Wagner Souza/Futura Press/Estadão Conteúdo
Imagem: Wagner Souza/Futura Press/Estadão Conteúdo

Douglas Porto e Luís Adorno

Do UOL, em São Paulo

23/03/2021 02h00

Para adolescentes e jovens adultos que vivem em São Paulo, as ruas da capital tendem a ser mais perigosas. Dependendo do bairro e da cor de pele, o risco aumenta.

De acordo com relatório apresentado hoje pelo Comitê Paulista pela Prevenção de Homicídios na Adolescência, da Alesp (Assembleia Legislativa de São Paulo), entre 2015 e 2020, morreram 504 jovens até 19 anos vítimas de homicídios, latrocínios (roubos seguidos de morte) e lesões corporais seguidas de morte.

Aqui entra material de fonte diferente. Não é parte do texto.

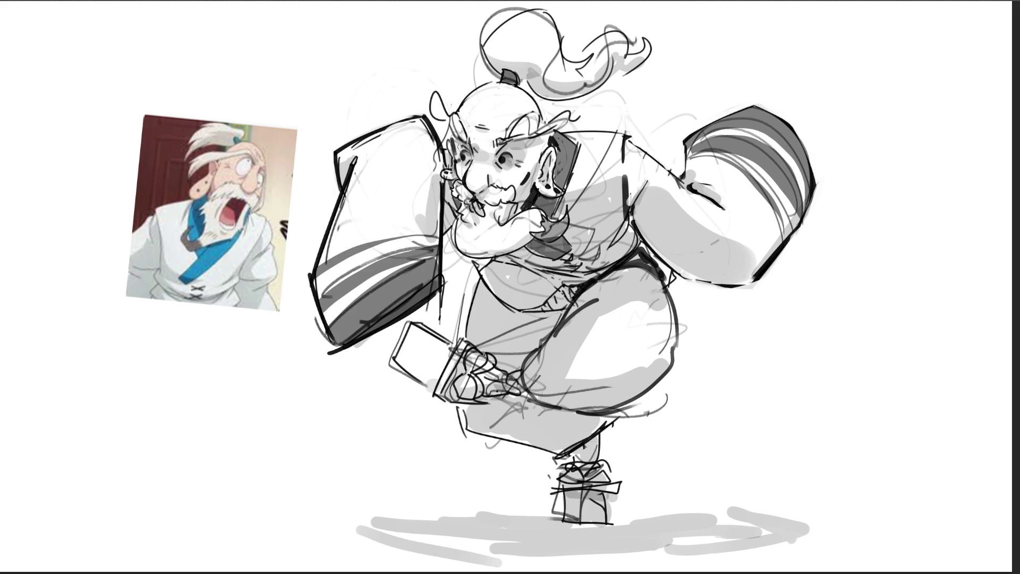
left_click_drag(456, 138, 463, 165)
left_click(507, 157)
Lightly shade the hand and book, add dark marks by the hand, and ink new shoe and ankle lines
mouse_move(415, 363)
left_mouse_down()
mouse_move(442, 355)
mouse_move(414, 374)
mouse_move(436, 372)
mouse_move(419, 348)
mouse_move(426, 334)
mouse_move(409, 340)
mouse_move(436, 326)
left_mouse_up()
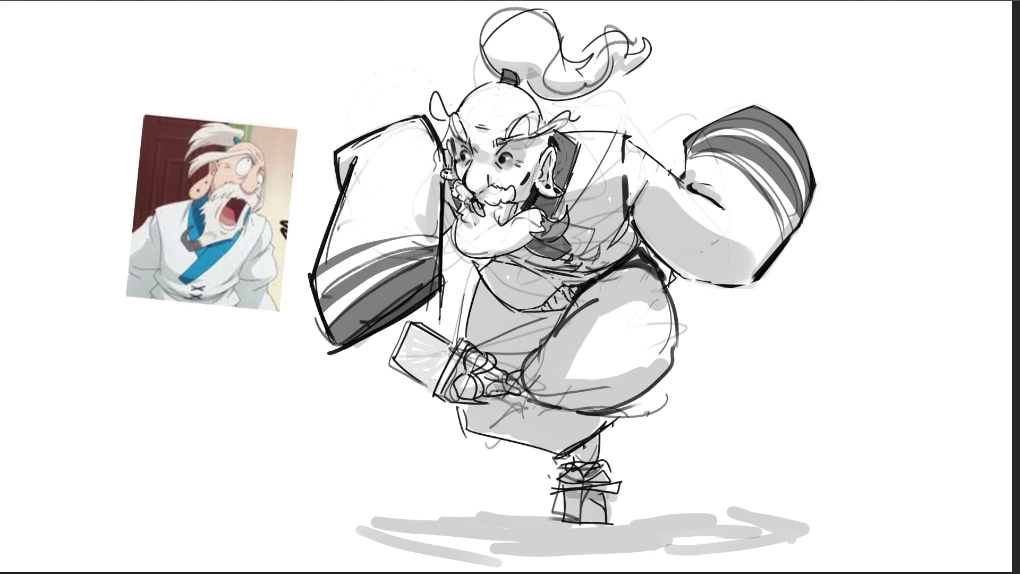
mouse_move(467, 371)
left_mouse_down()
mouse_move(481, 398)
mouse_move(492, 355)
mouse_move(470, 372)
left_mouse_up()
left_click_drag(563, 476, 607, 467)
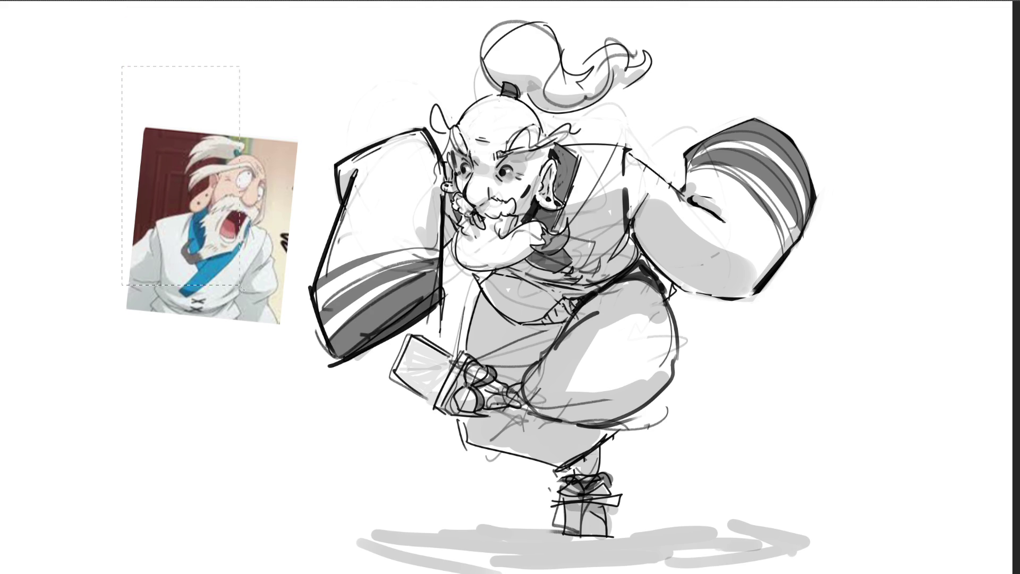
Select and delete the reference picture, deselect, and sample a colour from the face
left_click_drag(240, 290, 299, 405)
key("Delete")
key("ctrl+d")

No mesmo período e na mesma faixa etária, que inclui crianças e adolescentes, a capital paulista acumulou 581 óbitos cujo autores foram policiais militares e civis. Ou seja, em cinco anos, a polícia de São Paulo matou mais jovens do que somados todos os outros tipos de mortes violentas.

"Temos mais ocorrências na capital porque é onde fica concentrada a presença da própria Policia Militar e dos batalhões, principalmente da Rota (Rondas Ostensivas Tobias Aguiar), que é o mais violento da PM", diz Ariel de Castro Alves, advogado, especialista em direitos da infância e juventude e membro do Grupo Tortura Nunca Mais.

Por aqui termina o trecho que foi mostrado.